Segment Start: DATA RECORDS

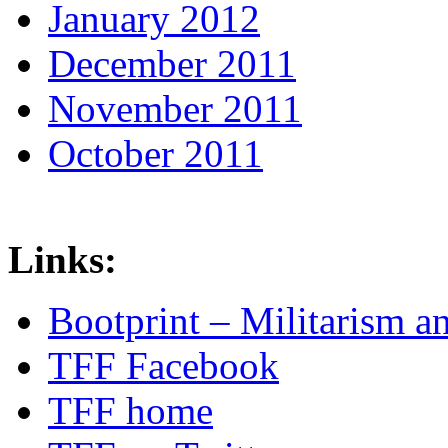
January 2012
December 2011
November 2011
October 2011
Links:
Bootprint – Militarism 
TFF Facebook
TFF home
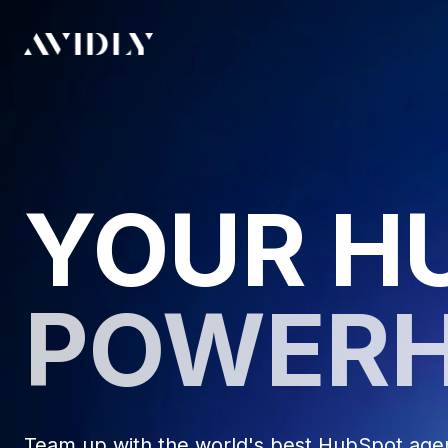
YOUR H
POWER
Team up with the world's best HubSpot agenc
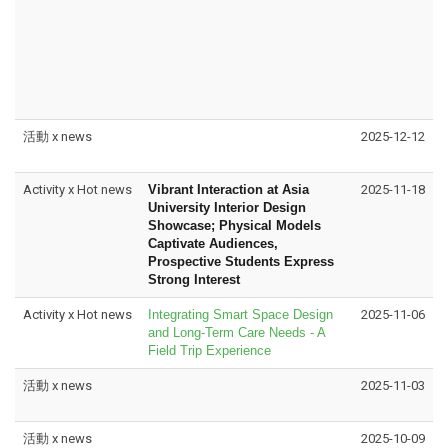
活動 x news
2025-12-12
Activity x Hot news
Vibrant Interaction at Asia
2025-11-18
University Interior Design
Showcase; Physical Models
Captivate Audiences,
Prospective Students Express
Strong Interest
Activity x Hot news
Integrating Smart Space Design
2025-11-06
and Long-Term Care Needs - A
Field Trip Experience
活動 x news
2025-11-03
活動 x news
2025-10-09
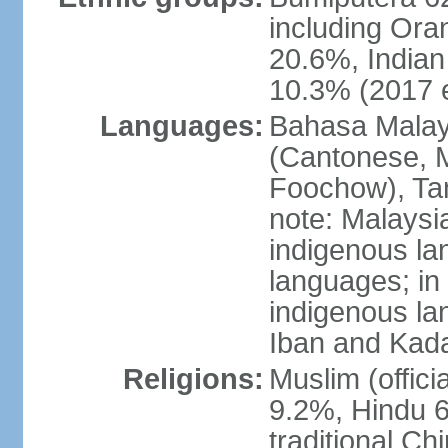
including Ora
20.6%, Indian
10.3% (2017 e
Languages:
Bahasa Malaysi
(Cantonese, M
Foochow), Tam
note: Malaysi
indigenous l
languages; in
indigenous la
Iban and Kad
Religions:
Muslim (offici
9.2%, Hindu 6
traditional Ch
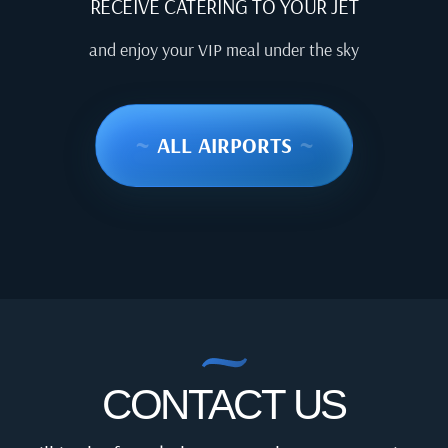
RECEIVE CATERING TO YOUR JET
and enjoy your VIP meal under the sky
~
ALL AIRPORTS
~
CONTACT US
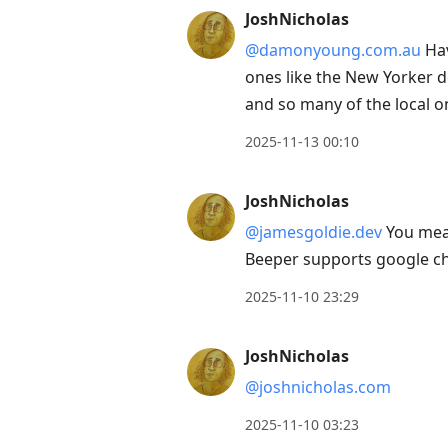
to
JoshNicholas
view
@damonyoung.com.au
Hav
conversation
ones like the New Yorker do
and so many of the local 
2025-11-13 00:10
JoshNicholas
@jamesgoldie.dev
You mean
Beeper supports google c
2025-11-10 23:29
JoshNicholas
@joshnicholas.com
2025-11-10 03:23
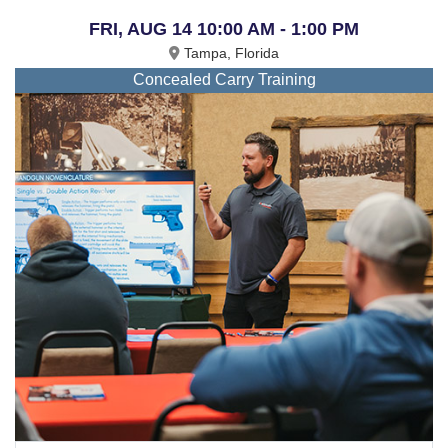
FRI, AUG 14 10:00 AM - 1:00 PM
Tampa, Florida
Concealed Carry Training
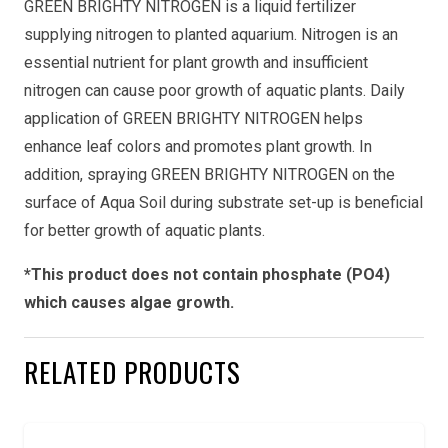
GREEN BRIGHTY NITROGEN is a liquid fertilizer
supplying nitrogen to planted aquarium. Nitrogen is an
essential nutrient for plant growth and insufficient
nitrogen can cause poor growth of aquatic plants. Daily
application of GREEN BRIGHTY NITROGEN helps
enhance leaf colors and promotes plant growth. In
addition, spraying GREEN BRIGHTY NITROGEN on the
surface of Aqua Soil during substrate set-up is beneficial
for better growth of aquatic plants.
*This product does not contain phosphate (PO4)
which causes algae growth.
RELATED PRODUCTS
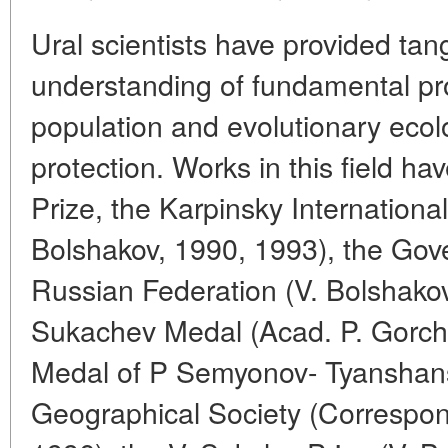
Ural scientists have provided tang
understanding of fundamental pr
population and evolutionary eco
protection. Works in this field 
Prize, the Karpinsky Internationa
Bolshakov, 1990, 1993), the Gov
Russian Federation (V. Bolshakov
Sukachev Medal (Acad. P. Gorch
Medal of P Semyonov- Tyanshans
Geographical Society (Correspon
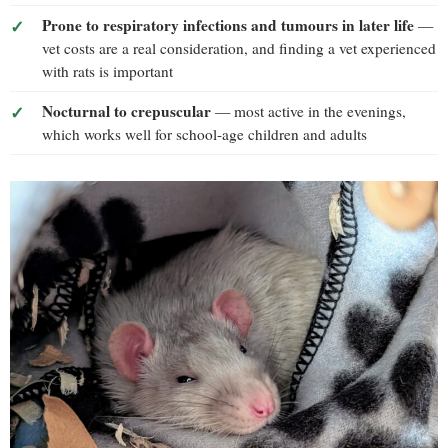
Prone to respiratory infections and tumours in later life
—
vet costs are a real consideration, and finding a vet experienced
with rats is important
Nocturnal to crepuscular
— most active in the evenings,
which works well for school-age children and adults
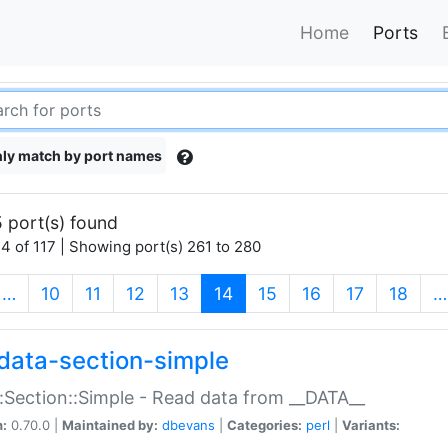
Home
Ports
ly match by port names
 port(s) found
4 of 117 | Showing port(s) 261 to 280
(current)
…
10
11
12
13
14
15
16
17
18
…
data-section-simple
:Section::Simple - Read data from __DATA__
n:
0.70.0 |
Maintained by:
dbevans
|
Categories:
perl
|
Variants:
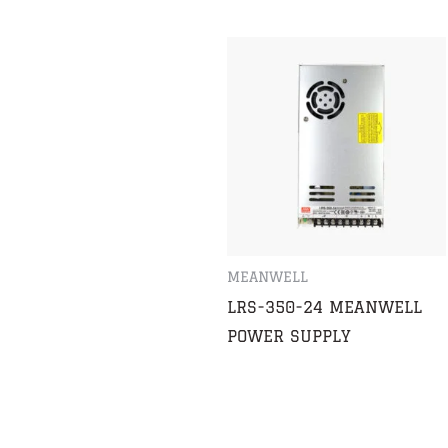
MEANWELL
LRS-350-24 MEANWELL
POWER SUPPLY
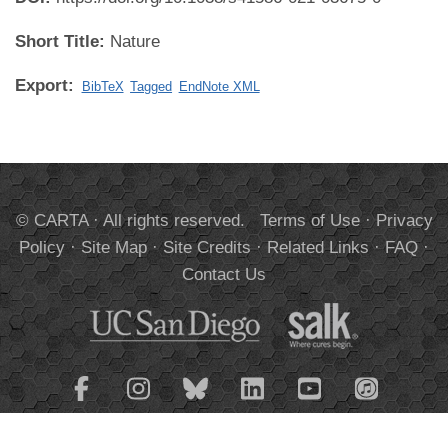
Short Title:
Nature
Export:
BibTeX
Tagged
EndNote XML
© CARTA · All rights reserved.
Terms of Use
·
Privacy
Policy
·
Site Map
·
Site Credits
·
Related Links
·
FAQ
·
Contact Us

Segment End: DATA RECORDS

(PROBLEM REQUIREMENTS): Print every line of text from the rows above without any changes, and leave the pictures out.

(ANSWER BOX):
January 2012
December 2011
November 2011
October 2011
Links:
Bootprint – Militarism 
TFF Facebook
TFF home
YOUR H
POWER
Team up with the world's best HubSpot agenc
活動 x news
2025-12-12
Activity x Hot news
Vibrant Interaction at Asia
2025-11-18
University Interior Design
Showcase; Physical Models
Captivate Audiences,
Prospective Students Express
Strong Interest
Activity x Hot news
Integrating Smart Space Design
2025-11-06
and Long-Term Care Needs - A
Field Trip Experience
活動 x news
2025-11-03
活動 x news
2025-10-09
including Ora
20.6%, Indian
10.3% (2017 e
Languages:
Bahasa Malaysi
(Cantonese, M
Foochow), Tam
note: Malaysi
indigenous l
languages; in
indigenous la
Iban and Kad
Religions:
Muslim (offici
9.2%, Hindu 6
traditional Ch
RECEIVE CATERING TO YOUR JET
and enjoy your VIP meal under the sky
~
ALL AIRPORTS
~
CONTACT US
to
JoshNicholas
view
@damonyoung.com.au
Hav
conversation
ones like the New Yorker do
and so many of the local 
2025-11-13 00:10
JoshNicholas
@jamesgoldie.dev
You mean
Beeper supports google c
2025-11-10 23:29
JoshNicholas
@joshnicholas.com
2025-11-10 03:23
FRI, AUG 14 10:00 AM - 1:00 PM
Tampa, Florida
Concealed Carry Training
GREEN BRIGHTY NITROGEN is a liquid fertilizer
supplying nitrogen to planted aquarium. Nitrogen is an
essential nutrient for plant growth and insufficient
nitrogen can cause poor growth of aquatic plants. Daily
application of GREEN BRIGHTY NITROGEN helps
enhance leaf colors and promotes plant growth. In
addition, spraying GREEN BRIGHTY NITROGEN on the
surface of Aqua Soil during substrate set-up is beneficial
for better growth of aquatic plants.
*This product does not contain phosphate (PO4)
which causes algae growth.
RELATED PRODUCTS
Ural scientists have provided tang
understanding of fundamental pr
population and evolutionary eco
protection. Works in this field 
Prize, the Karpinsky Internationa
Bolshakov, 1990, 1993), the Gov
Russian Federation (V. Bolshakov
Sukachev Medal (Acad. P. Gorch
Medal of P Semyonov- Tyanshans
Geographical Society (Correspon
Prone to respiratory infections and tumours in later life
—
vet costs are a real consideration, and finding a vet experienced
with rats is important
Nocturnal to crepuscular
— most active in the evenings,
which works well for school-age children and adults
Home
Ports
ly match by port names
 port(s) found
4 of 117 | Showing port(s) 261 to 280
(current)
…
10
11
12
13
14
15
16
17
18
…
data-section-simple
:Section::Simple - Read data from __DATA__
n:
0.70.0 |
Maintained by:
dbevans
|
Categories:
perl
|
Variants:
MEANWELL
LRS-350-24 MEANWELL
POWER SUPPLY
Short Title:
Nature
Export:
BibTeX
Tagged
EndNote XML
© CARTA · All rights reserved.
Terms of Use
·
Privacy
Policy
·
Site Map
·
Site Credits
·
Related Links
·
FAQ
·
Contact Us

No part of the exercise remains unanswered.